Duo n°4 : Cersei et Jorah
Prompt 1 : Jorah prête allégeance à Cersei.
Allégeance
oOo
Jorah s'était promis qu'il ne jurerait plus jamais fidélité à aucun monarque.
La mort de Daenerys avait été pour lui un tel traumatisme qu'il ne voulait en aucun cas se sentir de nouveau blessé de la sorte.
A chaque jet de flammes, c'était son cœur qui s'était embrasé, jusqu'à ce qu'il n'en reste plus qu'un tas de cendres qui n'avait rien à envier à ce qu'était devenue Port-Réal.
Il se demandait encore parfois pourquoi Cersei, après avoir achevé elle-même la reine dragon, ne l'avait pas fait exécuter sur le champ.
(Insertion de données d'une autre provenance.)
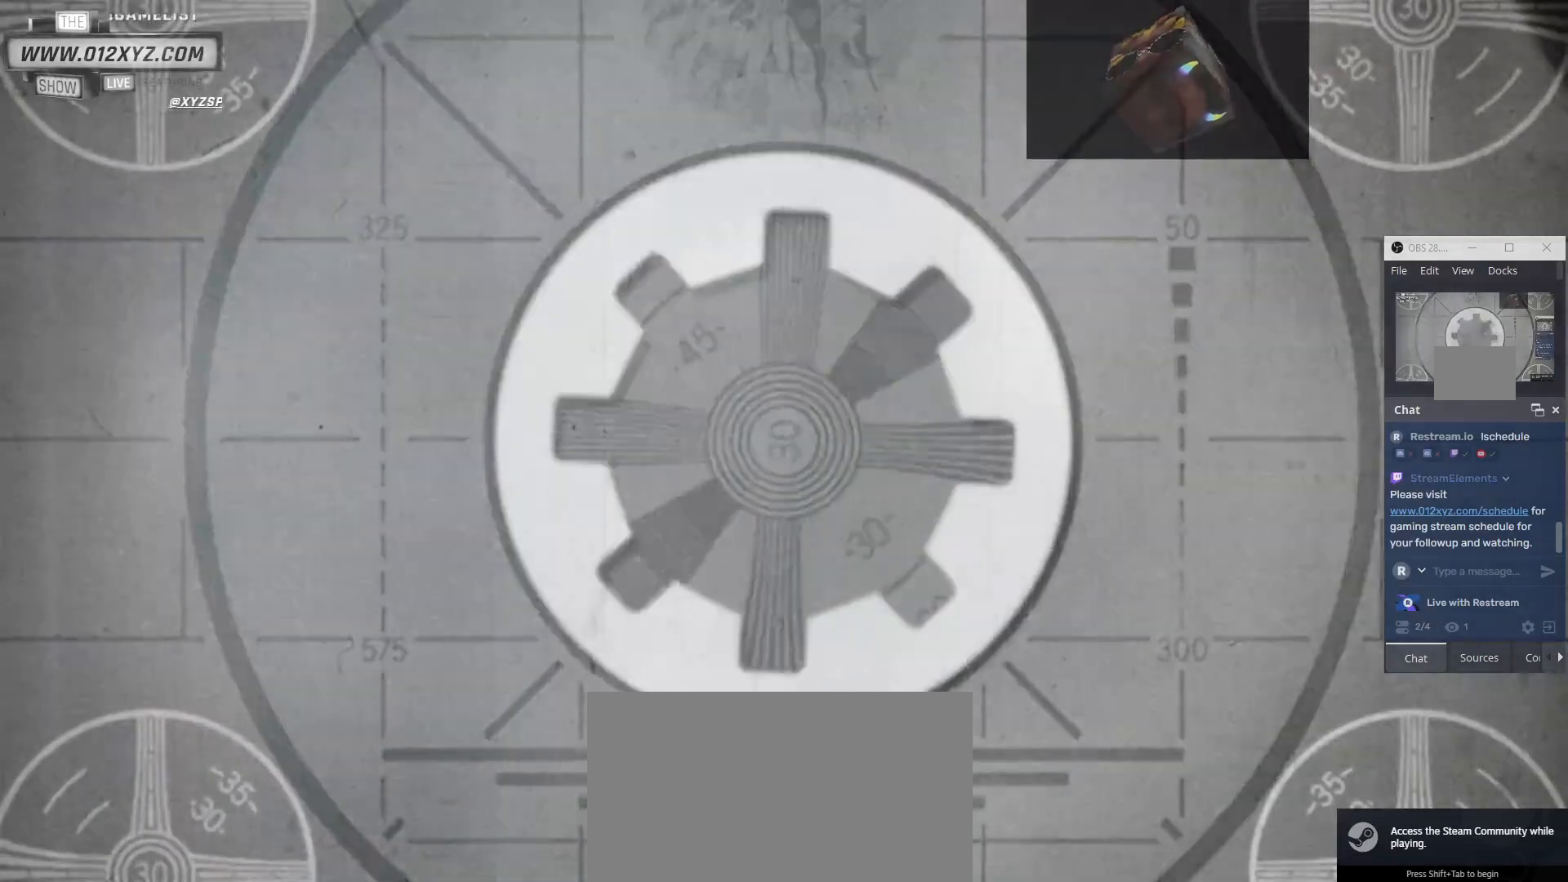
{"keys": [], "mouse": [], "events": [[33, "mouse_left", "up"]]}
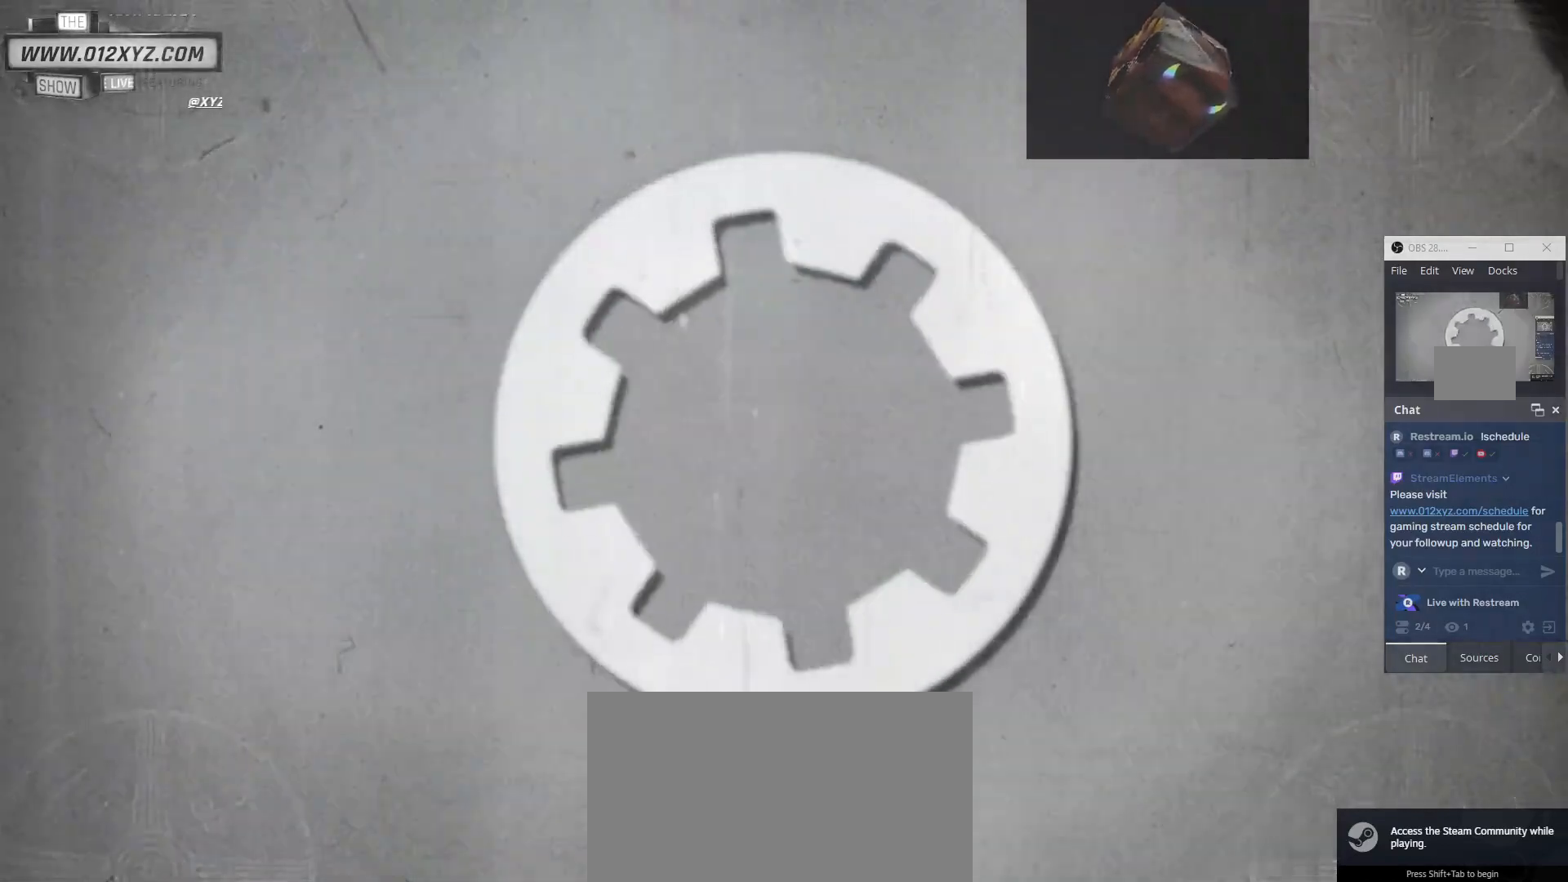
{"keys": [], "mouse": [], "events": []}
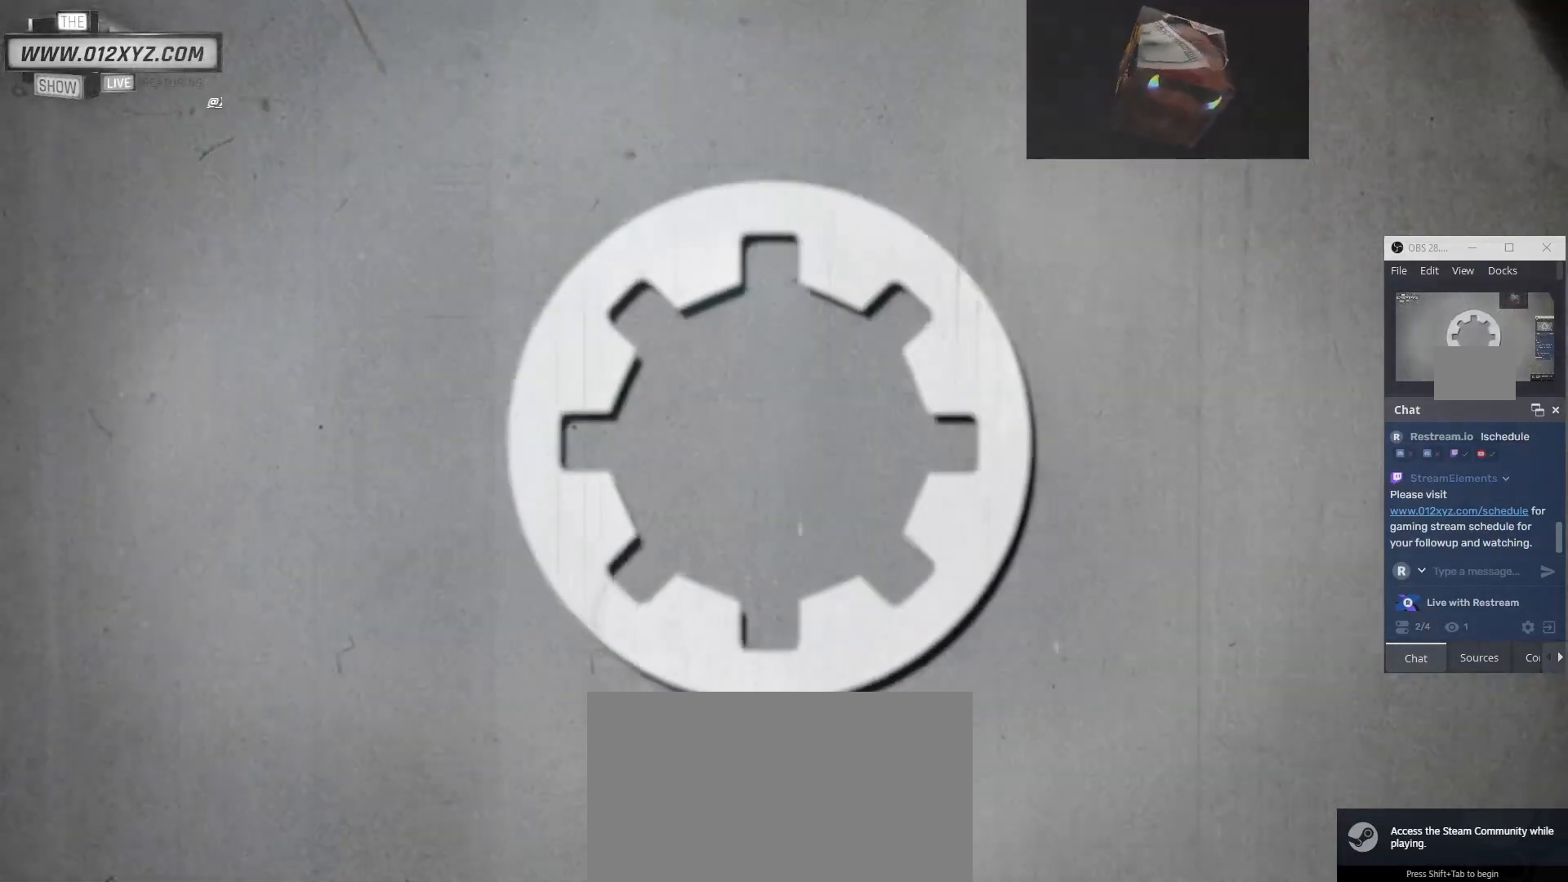
{"keys": [], "mouse": [], "events": [[67, "mouse_left", "down"], [200, "mouse_left", "up"]]}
C'était peut-être parce qu'elle avait reconnu sa propre peine dans ses yeux – le chagrin d'une âme en peine qui a absolument tout perdu.
Il lui avait dit qu'il ne ploierait jamais le genou devant elle. Elle avait haussé les épaules d'un air triste et indifférent, comme si au fond, cela n'importait plus – pas alors qu'elle n'était plus qu'une lionne solitaire.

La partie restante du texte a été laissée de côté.